Exercise description » A picture-free, exact reproduction of the listing that follows is required.

Task input »

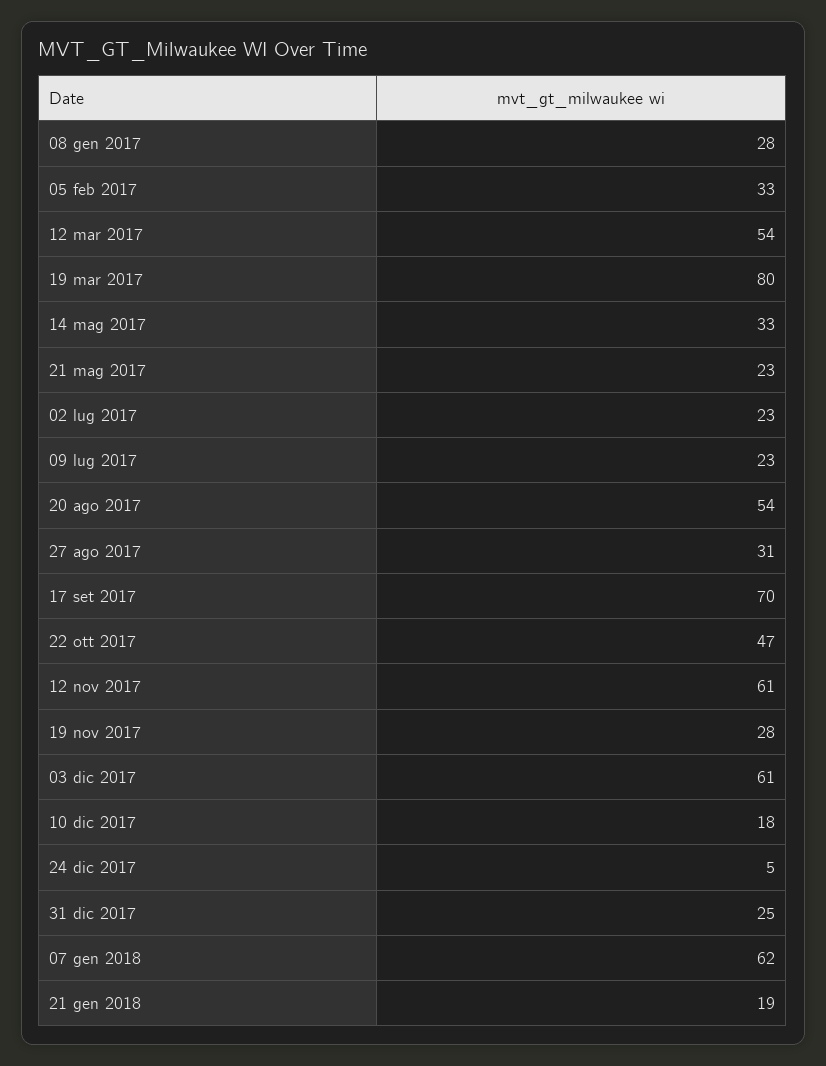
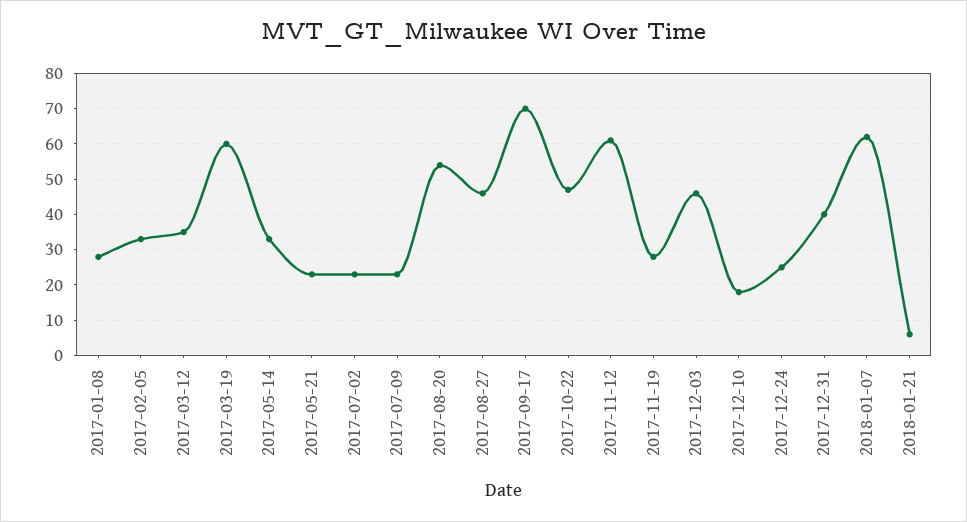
  {
    "08 gen 2017": 28,
    "05 feb 2017": 33,
-   "12 mar 2017": 54,
+   "12 mar 2017": 35,
-   "19 mar 2017": 80,
+   "19 mar 2017": 60,
    "14 mag 2017": 33,
    "21 mag 2017": 23,
    "02 lug 2017": 23,
    "09 lug 2017": 23,
    "20 ago 2017": 54,
-   "27 ago 2017": 31,
+   "27 ago 2017": 45,
    "17 set 2017": 70,
    "22 ott 2017": 47,
    "12 nov 2017": 61,
    "19 nov 2017": 28,
-   "03 dic 2017": 61,
+   "03 dic 2017": 45,
    "10 dic 2017": 18,
-   "24 dic 2017": 5,
+   "24 dic 2017": 25,
-   "31 dic 2017": 25,
+   "31 dic 2017": 40,
    "07 gen 2018": 62,
-   "21 gen 2018": 19
+   "21 gen 2018": 5
  }

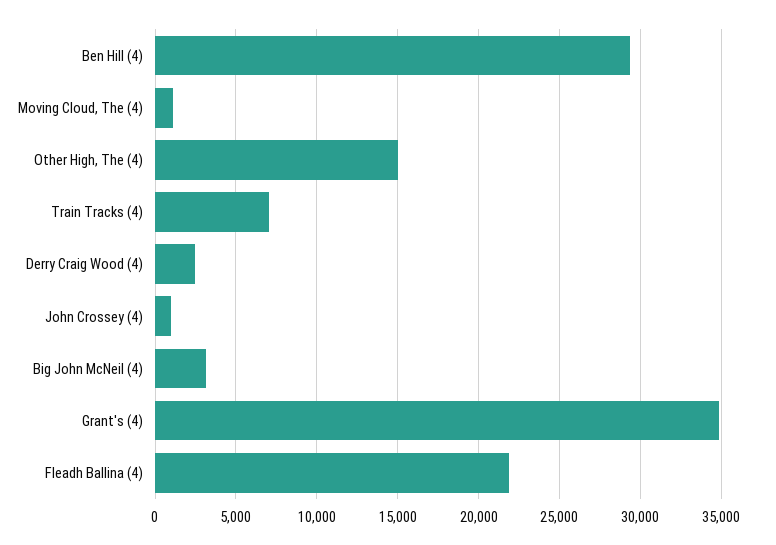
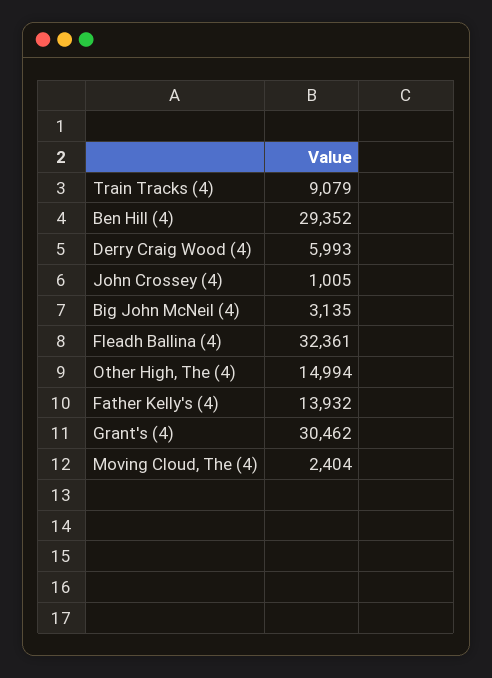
  {
    "Ben Hill (4)": 29352,
-   "Moving Cloud, The (4)": 1000,
+   "Moving Cloud, The (4)": 2404,
    "Other High, The (4)": 14994,
-   "Train Tracks (4)": 7000,
+   "Train Tracks (4)": 9079,
-   "Derry Craig Wood (4)": 2500,
+   "Derry Craig Wood (4)": 5993,
    "John Crossey (4)": 1005,
    "Big John McNeil (4)": 3135,
-   "Grant's (4)": 35000,
+   "Grant's (4)": 30462,
-   "Fleadh Ballina (4)": 22000
+   "Fleadh Ballina (4)": 32361,
+   "Father Kelly's (4)": 13932
  }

Answer to this exercise »
  {
    "08 gen 2017": 28,
    "05 feb 2017": 33,
-   "12 mar 2017": 54,
+   "12 mar 2017": 35,
-   "19 mar 2017": 80,
+   "19 mar 2017": 60,
    "14 mag 2017": 33,
    "21 mag 2017": 23,
    "02 lug 2017": 23,
    "09 lug 2017": 23,
    "20 ago 2017": 54,
-   "27 ago 2017": 31,
+   "27 ago 2017": 45,
    "17 set 2017": 70,
    "22 ott 2017": 47,
    "12 nov 2017": 61,
    "19 nov 2017": 28,
-   "03 dic 2017": 61,
+   "03 dic 2017": 45,
    "10 dic 2017": 18,
-   "24 dic 2017": 5,
+   "24 dic 2017": 25,
-   "31 dic 2017": 25,
+   "31 dic 2017": 40,
    "07 gen 2018": 62,
-   "21 gen 2018": 19
+   "21 gen 2018": 5
  }

  {
    "Ben Hill (4)": 29352,
-   "Moving Cloud, The (4)": 1000,
+   "Moving Cloud, The (4)": 2404,
    "Other High, The (4)": 14994,
-   "Train Tracks (4)": 7000,
+   "Train Tracks (4)": 9079,
-   "Derry Craig Wood (4)": 2500,
+   "Derry Craig Wood (4)": 5993,
    "John Crossey (4)": 1005,
    "Big John McNeil (4)": 3135,
-   "Grant's (4)": 35000,
+   "Grant's (4)": 30462,
-   "Fleadh Ballina (4)": 22000
+   "Fleadh Ballina (4)": 32361,
+   "Father Kelly's (4)": 13932
  }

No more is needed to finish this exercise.